_WHAT THE EXERCISE ASKS_
For every line below, output the text exactly and leave out images.

_RAW DATA_
+--

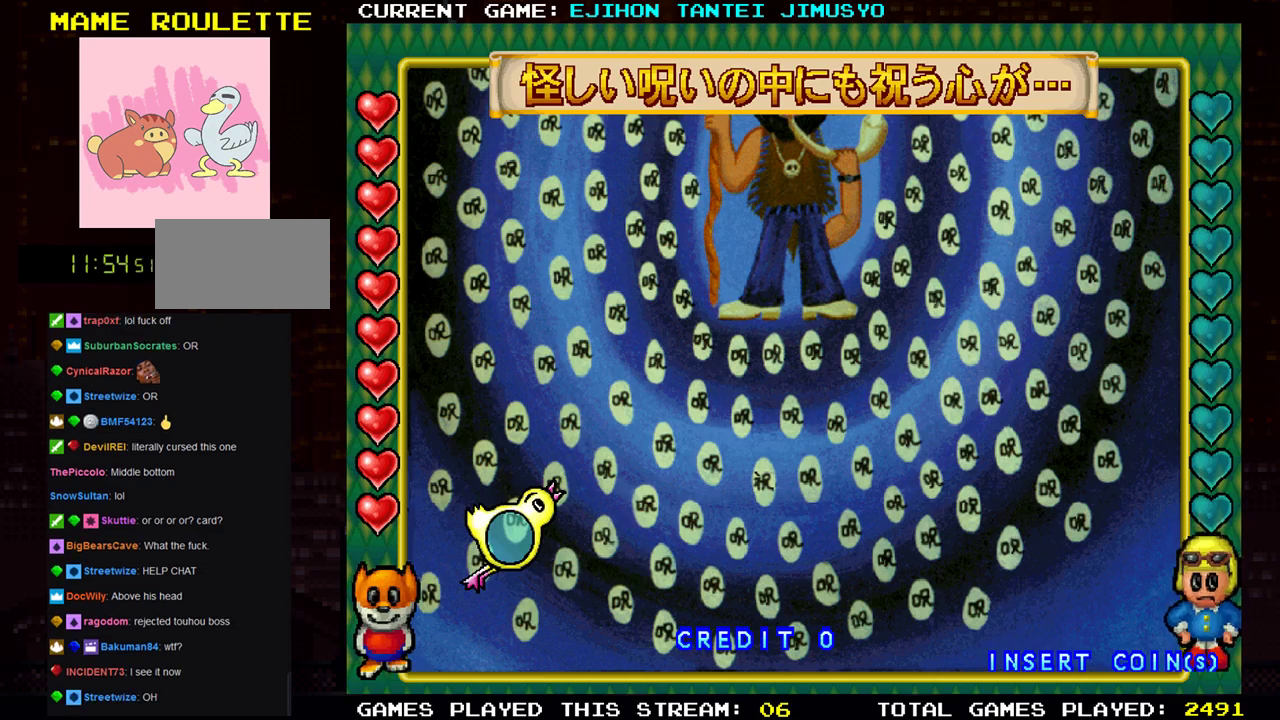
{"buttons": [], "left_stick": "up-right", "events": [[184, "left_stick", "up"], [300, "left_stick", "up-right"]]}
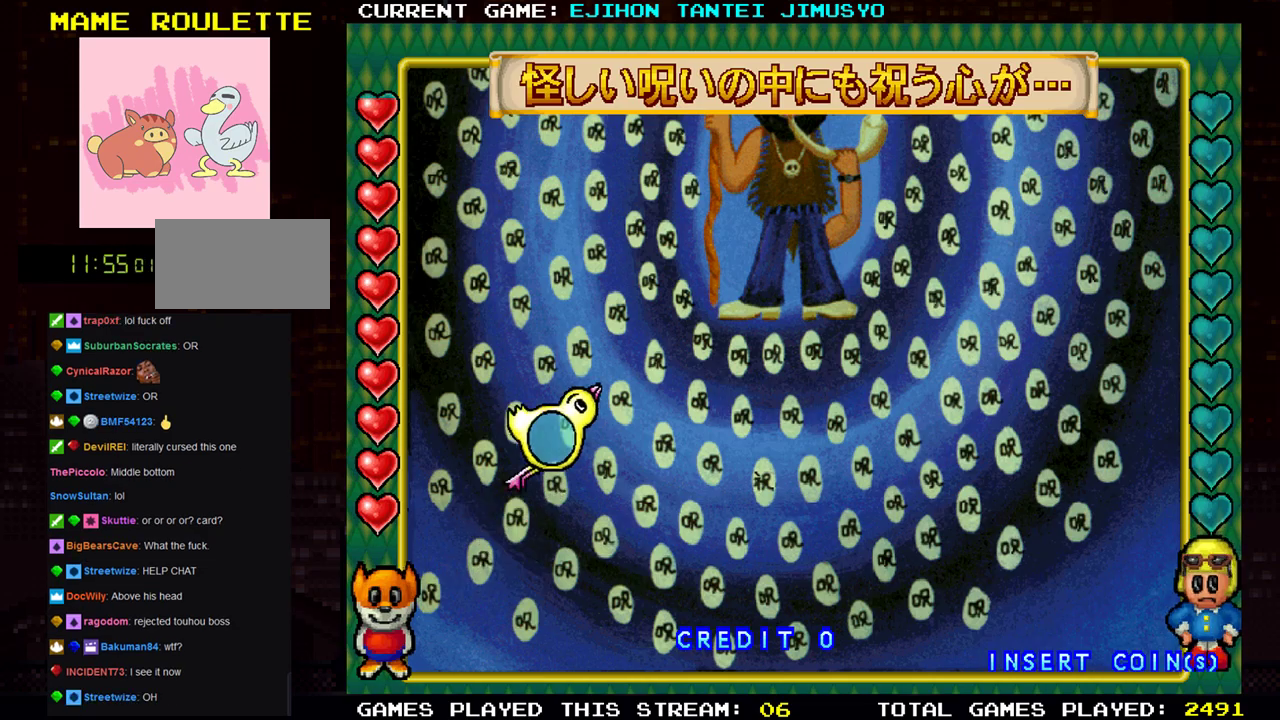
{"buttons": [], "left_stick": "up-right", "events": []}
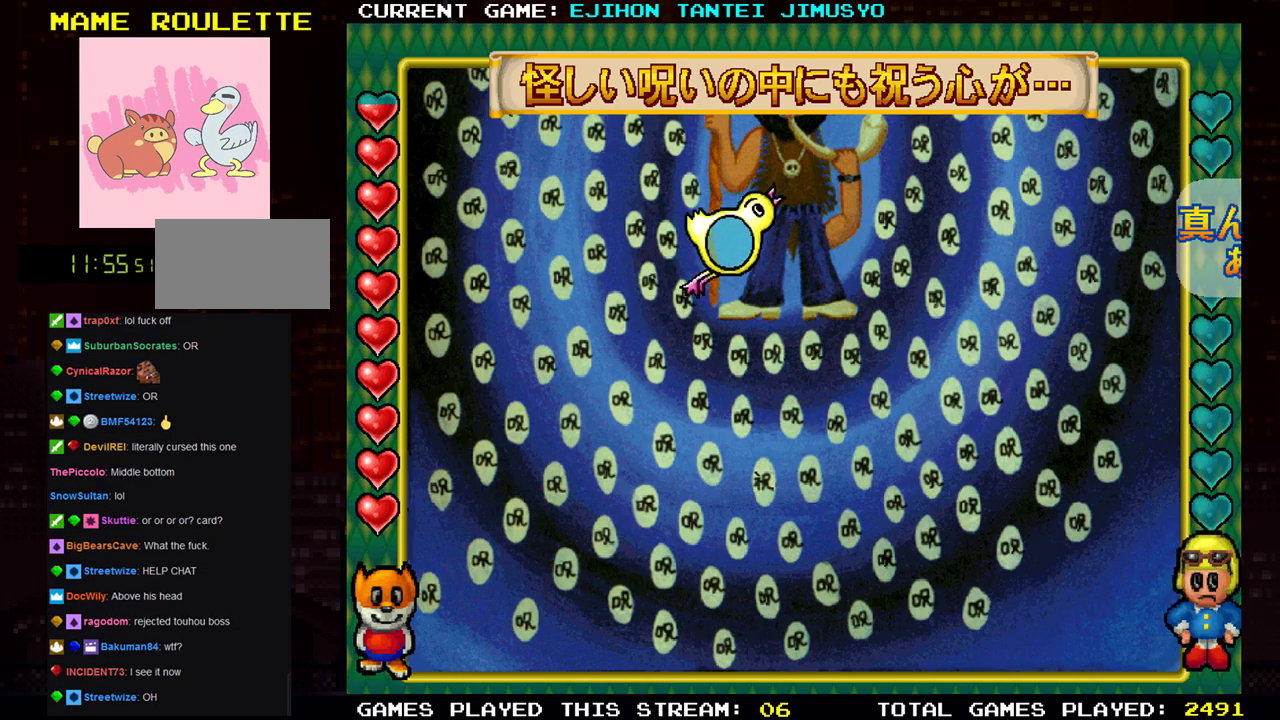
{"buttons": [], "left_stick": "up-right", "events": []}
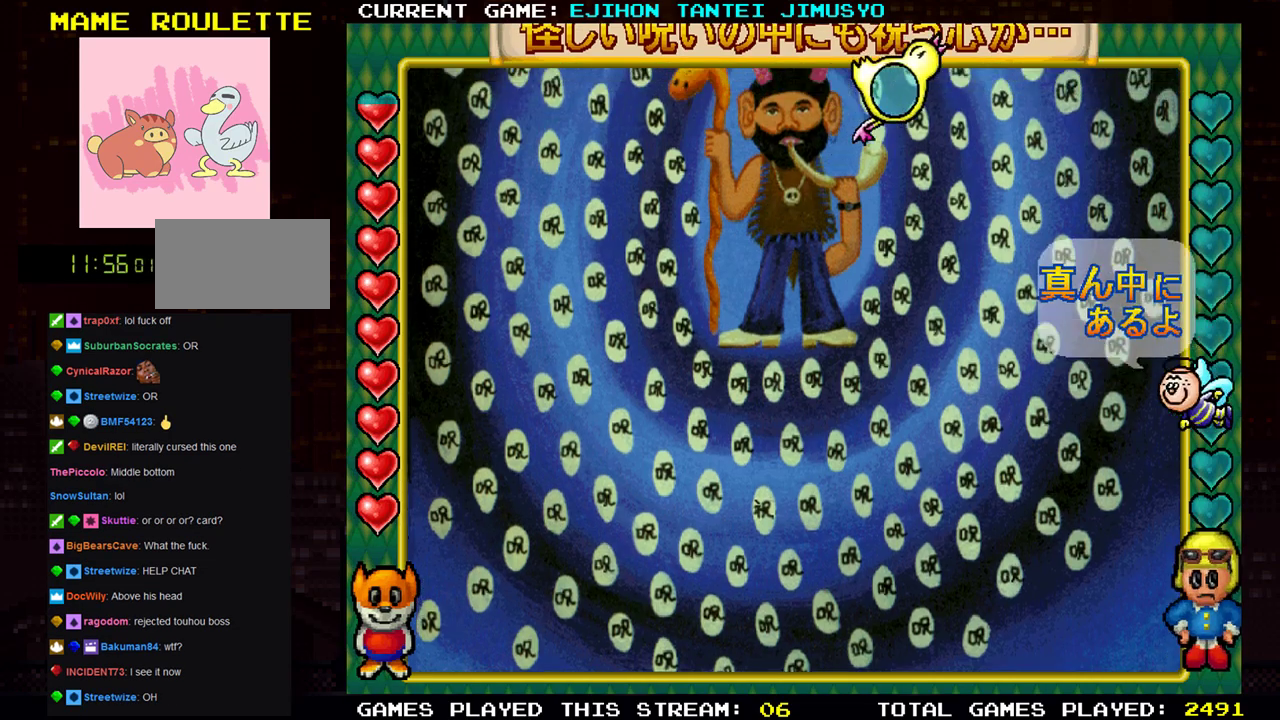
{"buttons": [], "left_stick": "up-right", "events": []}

+--

_SOLUTION TO THIS PROBLEM_
{"buttons": [], "left_stick": "up-right", "events": [[184, "left_stick", "up"], [300, "left_stick", "up-right"]]}
{"buttons": [], "left_stick": "up-right", "events": []}
{"buttons": [], "left_stick": "up-right", "events": []}
{"buttons": [], "left_stick": "up-right", "events": []}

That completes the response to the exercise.